HOW TO COMPLETE THIS TASK.
Look below for the line holding "Circuit Sevens Accession masculin" and the line holding "ahora busca familia.". Transcribe exactly those lines and all lines between them, nothing more.

GIVEN RECORDS.
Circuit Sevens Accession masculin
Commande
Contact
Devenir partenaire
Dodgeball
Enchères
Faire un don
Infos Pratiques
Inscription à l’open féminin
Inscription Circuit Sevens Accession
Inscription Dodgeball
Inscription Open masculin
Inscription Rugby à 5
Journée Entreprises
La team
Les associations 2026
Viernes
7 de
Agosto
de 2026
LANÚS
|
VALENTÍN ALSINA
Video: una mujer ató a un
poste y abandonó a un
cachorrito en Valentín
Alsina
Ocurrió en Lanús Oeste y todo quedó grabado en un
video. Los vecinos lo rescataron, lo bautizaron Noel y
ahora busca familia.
--
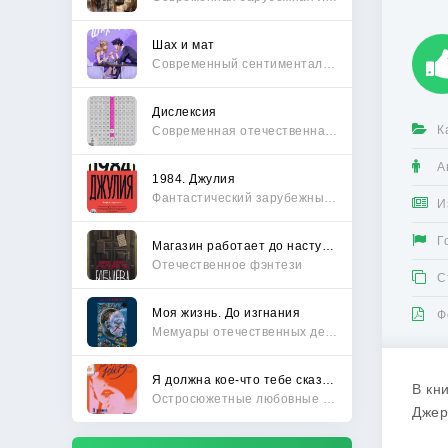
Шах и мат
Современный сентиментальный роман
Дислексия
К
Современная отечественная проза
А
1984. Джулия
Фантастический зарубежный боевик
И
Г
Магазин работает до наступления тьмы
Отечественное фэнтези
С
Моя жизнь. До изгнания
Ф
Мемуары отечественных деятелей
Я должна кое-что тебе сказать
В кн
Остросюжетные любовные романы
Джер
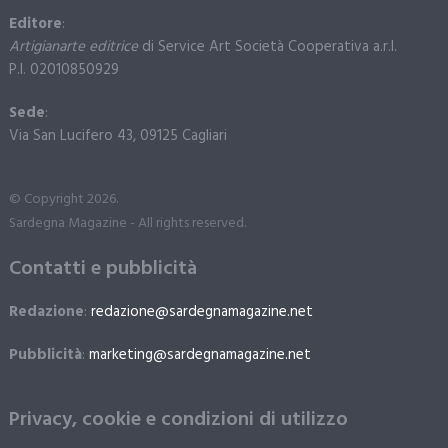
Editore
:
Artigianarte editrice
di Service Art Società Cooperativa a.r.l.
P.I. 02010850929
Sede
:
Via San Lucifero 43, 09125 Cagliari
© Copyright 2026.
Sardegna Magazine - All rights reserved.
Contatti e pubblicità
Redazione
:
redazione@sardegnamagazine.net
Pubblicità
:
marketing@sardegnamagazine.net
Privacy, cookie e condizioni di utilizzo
---
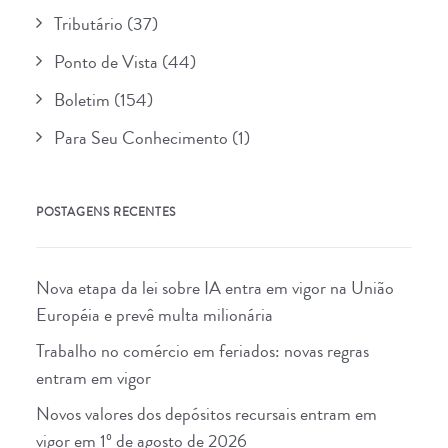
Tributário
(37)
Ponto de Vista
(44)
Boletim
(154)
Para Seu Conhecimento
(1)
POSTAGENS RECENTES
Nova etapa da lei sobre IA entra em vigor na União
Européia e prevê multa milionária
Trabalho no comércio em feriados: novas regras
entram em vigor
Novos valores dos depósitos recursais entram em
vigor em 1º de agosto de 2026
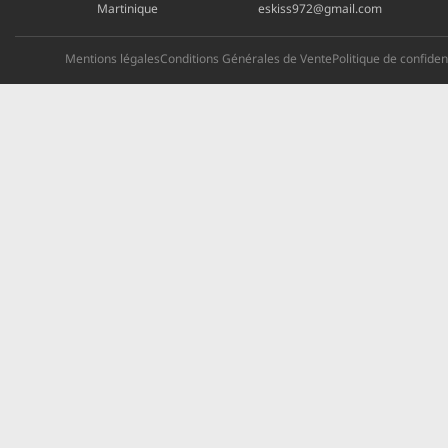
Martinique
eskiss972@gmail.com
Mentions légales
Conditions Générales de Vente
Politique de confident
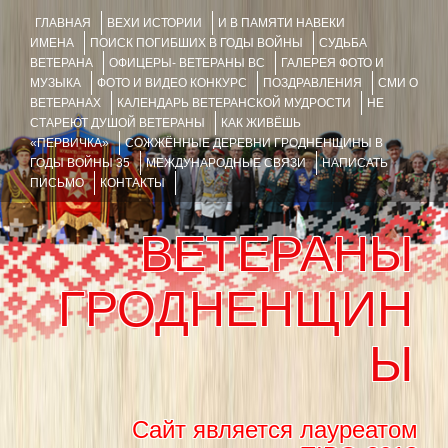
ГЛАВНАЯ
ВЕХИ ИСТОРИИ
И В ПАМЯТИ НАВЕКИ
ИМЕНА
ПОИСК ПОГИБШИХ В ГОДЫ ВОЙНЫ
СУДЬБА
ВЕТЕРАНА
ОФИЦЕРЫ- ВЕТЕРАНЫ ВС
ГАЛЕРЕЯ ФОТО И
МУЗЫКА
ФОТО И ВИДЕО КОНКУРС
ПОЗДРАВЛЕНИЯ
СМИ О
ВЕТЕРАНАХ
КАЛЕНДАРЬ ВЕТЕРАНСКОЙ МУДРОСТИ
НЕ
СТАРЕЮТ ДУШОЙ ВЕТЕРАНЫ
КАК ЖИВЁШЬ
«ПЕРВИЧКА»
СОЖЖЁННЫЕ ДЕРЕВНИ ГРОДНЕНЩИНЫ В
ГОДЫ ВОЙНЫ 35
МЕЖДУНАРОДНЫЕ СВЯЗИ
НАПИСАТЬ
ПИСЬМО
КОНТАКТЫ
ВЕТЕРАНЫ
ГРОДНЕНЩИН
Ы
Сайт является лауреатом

WRITTEN RESPONSE.
Circuit Sevens Accession masculin
Commande
Contact
Devenir partenaire
Dodgeball
Enchères
Faire un don
Infos Pratiques
Inscription à l’open féminin
Inscription Circuit Sevens Accession
Inscription Dodgeball
Inscription Open masculin
Inscription Rugby à 5
Journée Entreprises
La team
Les associations 2026
Viernes
7 de
Agosto
de 2026
LANÚS
|
VALENTÍN ALSINA
Video: una mujer ató a un
poste y abandonó a un
cachorrito en Valentín
Alsina
Ocurrió en Lanús Oeste y todo quedó grabado en un
video. Los vecinos lo rescataron, lo bautizaron Noel y
ahora busca familia.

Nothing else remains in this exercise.